Just as no doctor would prescribe a placebo when a truly effective remedy was available, so too our Jewish leadership is aware that there is a potent way of keeping kids Jewish. If day school were free and available to all Jewish children regardless of their stream of affiliation or family finances, the problems of intermarriage and assimilation in America would be significantly diminished. If our children felt connected spiritually with God and our heritage, they would become enthusiastic links for the next 4,000 years.
Can anyone imagine the outrage that would occur if a doctor administered a placebo to a patient, while an effective but more expensive treatment was available?
All parents must decide for their families how they want to Jewishly educate their children. It is a very personal decision. However, there are tens of thousands of young Jewish families who want to attend Jewish day schools, but the tuition costs are economic barriers to entry. This is outrageous. Torah education was never meant to be only for the rich.

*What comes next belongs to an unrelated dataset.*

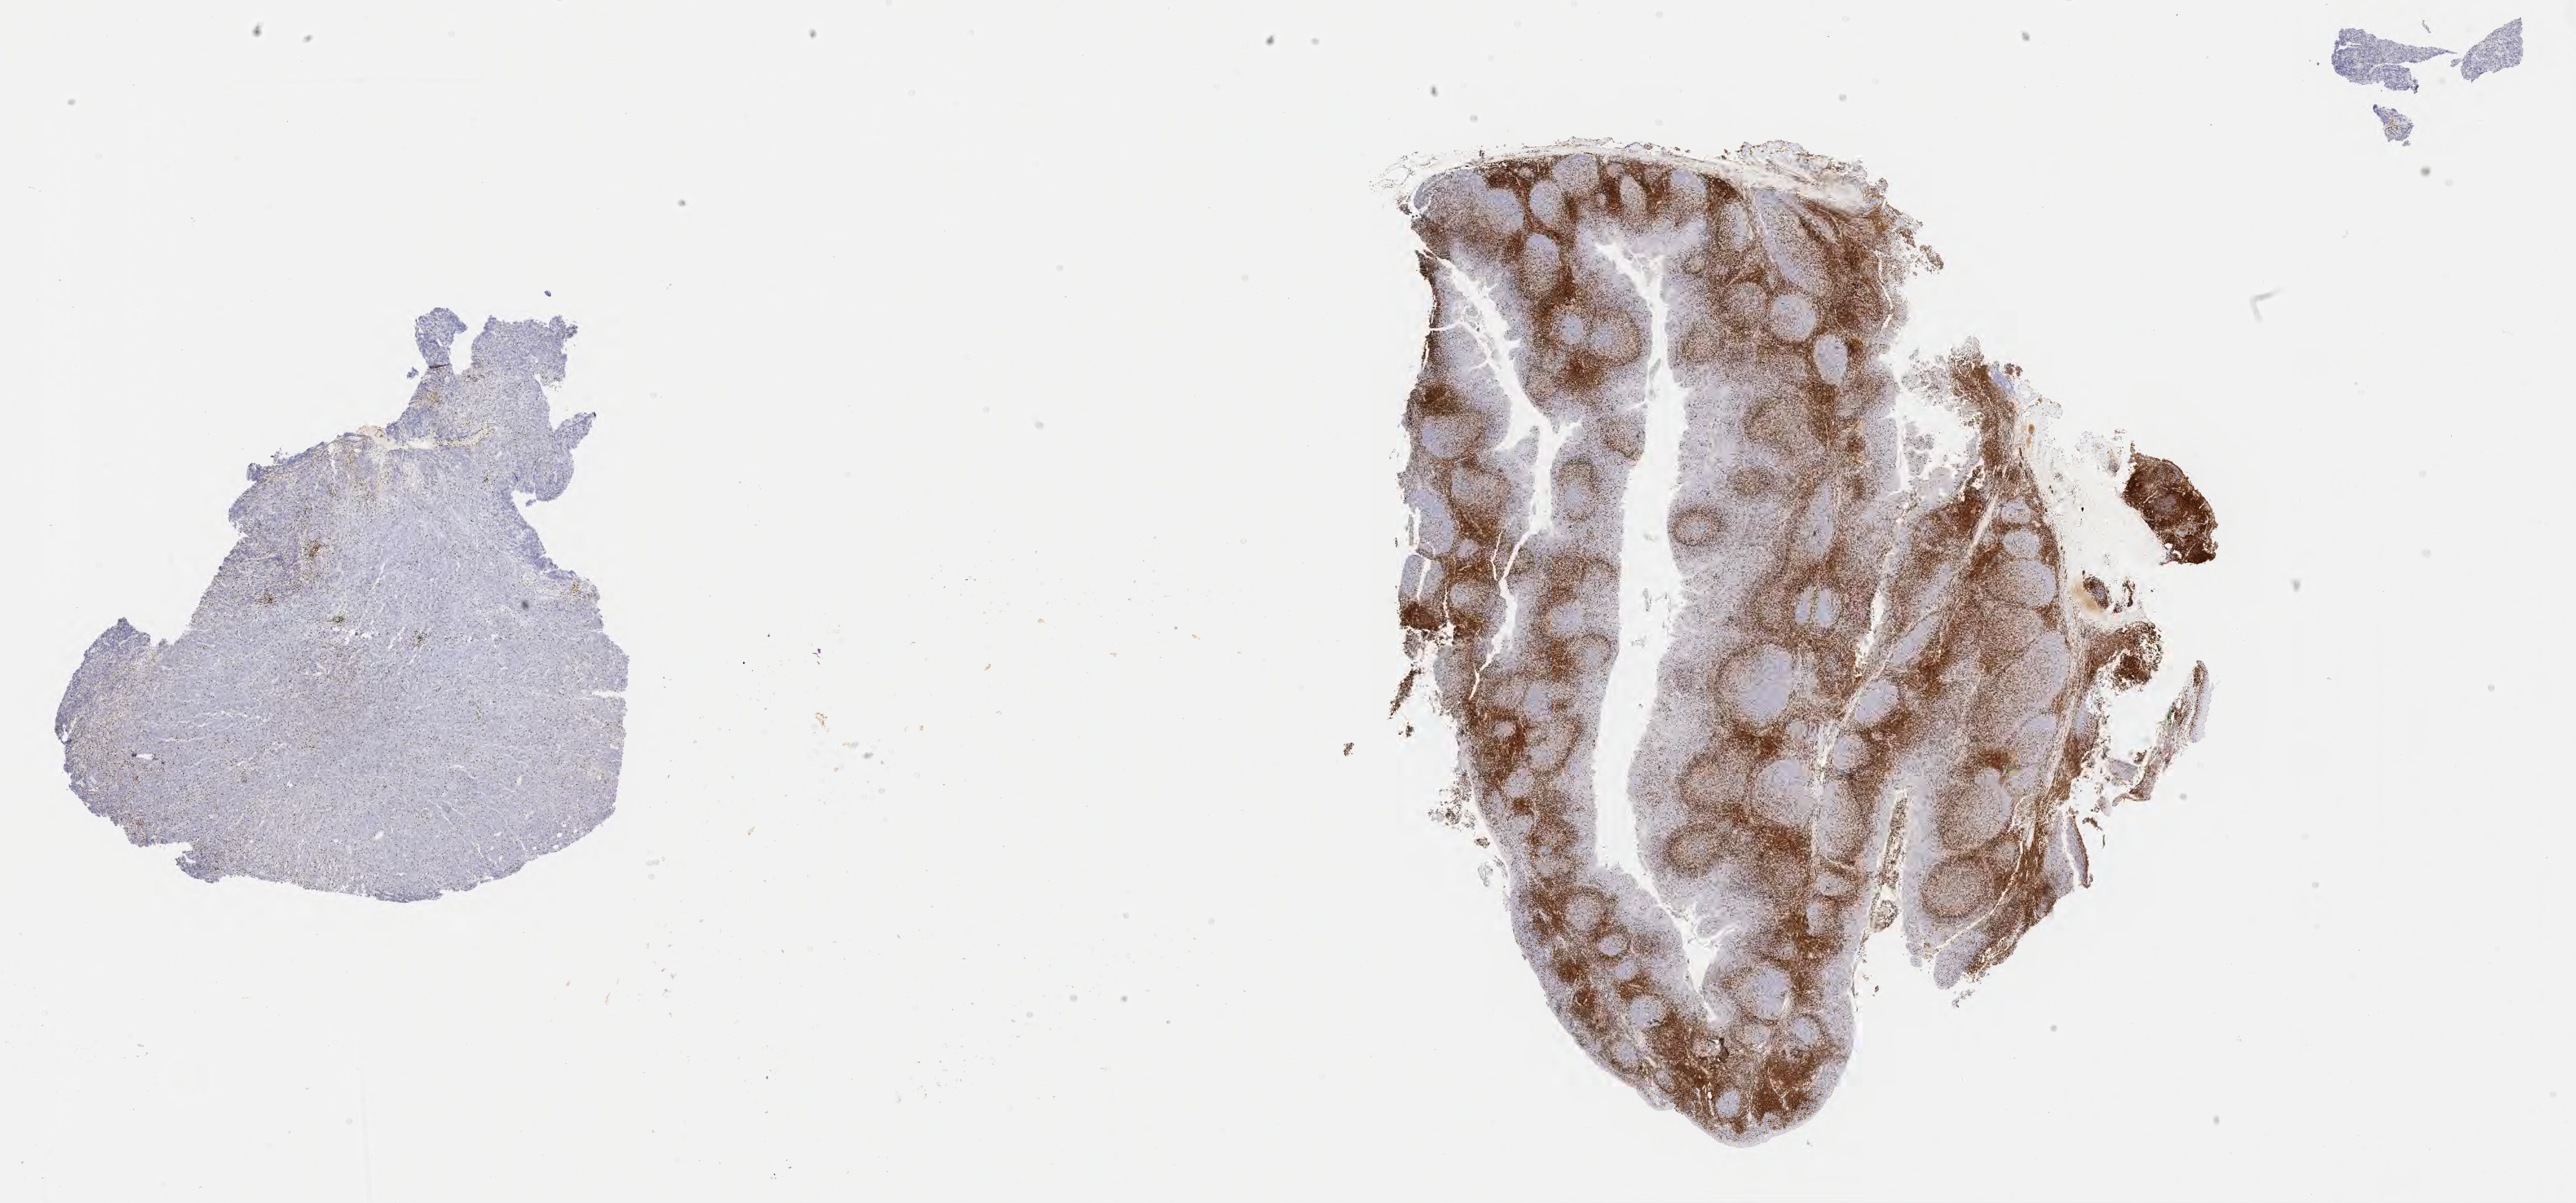
IHC for CD3, whole-slide image — whole scanned area (about 32.2 x 15.0 mm) shown as a low-resolution overview, specimen: tumor tissue, site: mandible. Female patient; age at initial diagnosis 5 years.
- diagnosis: Burkitt lymphoma, NOS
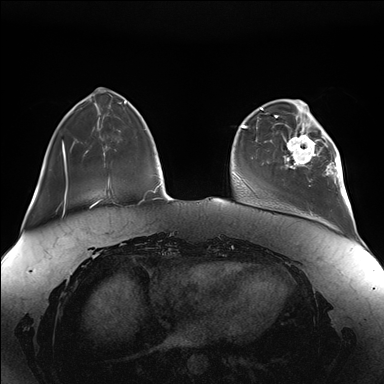
Breast MRI (dynamic contrast-enhanced), one axial slice. Position 38 of 176 along the scan axis. Dynamic contrast-enhanced series, time point 2 of 7 at this slice position (early post-contrast). 1.5 T. TE 1.5 ms, TR 4.1 ms. 384 × 384 image matrix. Female patient.
Annotated regions visible in this slice (semi-automatic segmentation, software-assisted and operator-edited):
- enhancing-tissue mask used for the functional tumour volume (all voxels passing the contrast-enhancement thresholds inside the analysis volume; usually the tumour): box from (x=284, y=111) to (x=345, y=189) px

It is time that the Jewish community demand an adoption of policies that constitute an effective resolution of the crisis. We must clearly articulate that it is each Jewish community's absolute responsibility to fund universal Jewish day school education for all of our children, irrespective of a child's stream of religious affiliation or family's financial resources. If the existing Federations are unable or unwilling to adopt and implement this policy, then it is incumbent on each Jewish community to start independent fundraising initiatives that focus entirely on Jewish day school education.
We are the guardians of our children's Jewish identity and the custodians of the Jewish future. We are failing miserably in both areas. Massive funding of Jewish education is the remedy required to strengthen and heal our American Jewish community. Everything else is a placebo.
George D. Hanus is chairman of the Superfund for Jewish Education and Continuity, the Jewish Broadcasting Network and the World Jewish Digest.